What Happens If It Goes Untreated
Left alone, gonorrhea doesn’t just linger. It climbs. In women, the bacteria can travel from the cervix into the uterus and fallopian tubes, causing pelvic inflammatory disease (PID). An estimated 10% to 20% of untreated gonorrheal infections in women progress to PID. The inflammation damages and scars the reproductive organs, which can lead to chronic pelvic pain, ectopic pregnancy, and infertility. Delayed treatment significantly worsens fertility outcomes, and some of the damage is irreversible once scarring has formed.
In men, untreated gonorrhea can cause a painful infection in the tubes connected to the testicles, which can also affect fertility in rare cases. In both sexes, the bacteria can occasionally enter the bloodstream and spread to joints and other organs, a serious condition that requires hospitalization.
Treatment
Gonorrhea is curable with antibiotics. The current recommended treatment is a single injection, typically given in a doctor’s office or clinic. For most people, that one visit is all it takes to clear the infection. You should avoid sexual contact for seven days after treatment to prevent passing the bacteria to a partner.
Three months after treatment, you should get retested.
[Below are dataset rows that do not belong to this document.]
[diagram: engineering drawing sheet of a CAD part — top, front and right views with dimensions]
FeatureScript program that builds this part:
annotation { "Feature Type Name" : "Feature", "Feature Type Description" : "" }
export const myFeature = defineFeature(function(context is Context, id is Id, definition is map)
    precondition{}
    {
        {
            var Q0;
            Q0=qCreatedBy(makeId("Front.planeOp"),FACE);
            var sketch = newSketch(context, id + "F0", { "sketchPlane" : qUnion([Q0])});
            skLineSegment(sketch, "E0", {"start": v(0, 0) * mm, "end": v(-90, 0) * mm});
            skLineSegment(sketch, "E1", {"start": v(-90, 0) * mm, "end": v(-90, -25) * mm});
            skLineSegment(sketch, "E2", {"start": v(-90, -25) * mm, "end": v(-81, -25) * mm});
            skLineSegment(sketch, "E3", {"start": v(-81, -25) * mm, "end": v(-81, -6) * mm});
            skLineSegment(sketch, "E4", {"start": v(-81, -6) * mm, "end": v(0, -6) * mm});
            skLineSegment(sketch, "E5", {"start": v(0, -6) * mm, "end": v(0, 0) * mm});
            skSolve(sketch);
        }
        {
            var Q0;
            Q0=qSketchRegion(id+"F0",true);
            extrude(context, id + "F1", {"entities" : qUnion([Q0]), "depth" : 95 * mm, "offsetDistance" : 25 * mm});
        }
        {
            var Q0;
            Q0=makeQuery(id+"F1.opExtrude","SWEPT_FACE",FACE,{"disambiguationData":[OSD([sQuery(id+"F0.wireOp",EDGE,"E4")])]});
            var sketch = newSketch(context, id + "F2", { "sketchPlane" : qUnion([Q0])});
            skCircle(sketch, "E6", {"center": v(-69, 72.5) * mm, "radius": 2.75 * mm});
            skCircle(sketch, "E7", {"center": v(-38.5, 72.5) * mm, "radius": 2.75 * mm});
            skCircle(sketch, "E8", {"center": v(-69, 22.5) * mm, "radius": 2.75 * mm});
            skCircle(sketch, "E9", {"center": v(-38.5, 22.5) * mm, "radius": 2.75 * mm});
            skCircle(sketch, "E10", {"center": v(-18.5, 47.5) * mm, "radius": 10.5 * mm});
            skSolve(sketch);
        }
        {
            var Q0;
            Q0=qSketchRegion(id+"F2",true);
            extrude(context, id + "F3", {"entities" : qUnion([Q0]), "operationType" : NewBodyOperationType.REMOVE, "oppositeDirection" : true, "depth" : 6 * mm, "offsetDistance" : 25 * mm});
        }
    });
This isn’t to check whether the antibiotics worked (they almost always do) but to catch any new infection you may have picked up in the meantime. Reinfection is common, especially if a sexual partner wasn’t treated simultaneously.
Why Antibiotic Resistance Matters
Gonorrhea has a long track record of outsmarting antibiotics. The bacteria have developed resistance to nearly every drug ever used against them, and the problem is accelerating. Between 2022 and 2024, resistance to the primary antibiotic used to treat gonorrhea rose from 0.8% to 5% globally. Resistance to an older oral antibiotic in the same drug class jumped from 1.7% to 11%. An older class of antibiotics called fluoroquinolones is now essentially useless, with 95% resistance worldwide.
For now, the standard injection still works for the vast majority of cases. But the World Health Organization has warned that resistant strains are being detected in more countries every year. This is one reason why getting tested and treated promptly matters: the fewer bacteria circulating, the fewer opportunities resistance has to develop and spread.
How to Reduce Your Risk
Condoms used consistently and correctly during vaginal, anal, and oral sex significantly lower the chance of transmission. If you have multiple partners or a new partner, regular screening is the most practical safeguard, especially since gonorrhea so often produces no symptoms. Many sexual health clinics offer testing for gonorrhea alongside chlamydia and syphilis in a single visit. If you test positive, your recent sexual partners need to be notified and tested too, because treating only one person in a partnership leads to reinfection.